McCain has closed what had been a yawning gap between the two parties on enthusiasm, with 74 percent of Republicans now satisfied with their candidate, up from 49 percent this summer, according to recent polling by the Pew Research Center for the People & the Press.

This excitement matters, according to Michael McDonald, a political scientist who studies voter behavior at the Brookings Institution and George Mason University. “Volunteers, small donors, the people who participate actively, they have to be enthusiastic about participating. They won’t participate if they don’t care much about the candidates,” he said.

This seems obvious, but is increasingly important. Campaigns once relied heavily on TV advertising, but are in the process of returning campaigning to its roots in person-to-person politics because they believe it’s more effective.

As Yale political scientist Donald Green has shown, interactions with neighbors and friends are often the most effective way to win votes. The new Palin Nevada volunteers widen McCain’s potential pool of voters because the volunteers will chat up their own social and family networks.
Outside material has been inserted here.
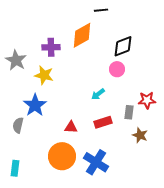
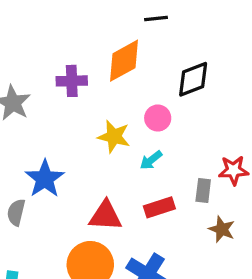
pink circle: (117, 69) -> (158, 118), moved
yellow star: (44, 75) -> (114, 137), moved
red triangle: (71, 127) -> (105, 216), size x1.5

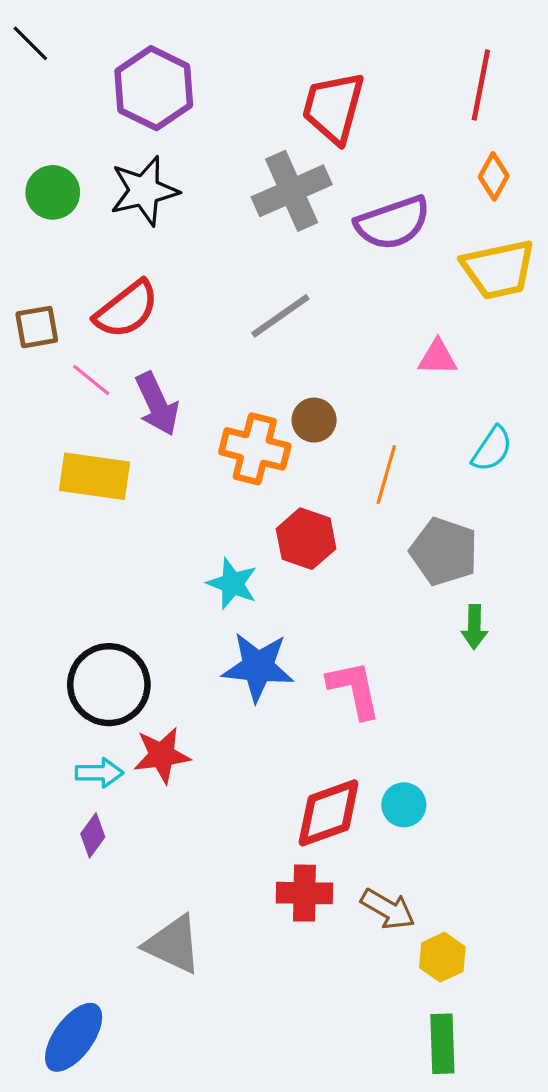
Analysts think these social, family and church networks were crucial to President Bush’s 2004 reelection.

The only downside of the Palin bounce for McCain: She’s become a polarizing figure, McDonald said, without the sort of appeal to independents that McCain had hoped for.

Indeed, according to the most recent New York Times poll, Palin has helped McCain only with the Republican base.

But for the Republican volunteers at offices in Southern Nevada, that hardly matters.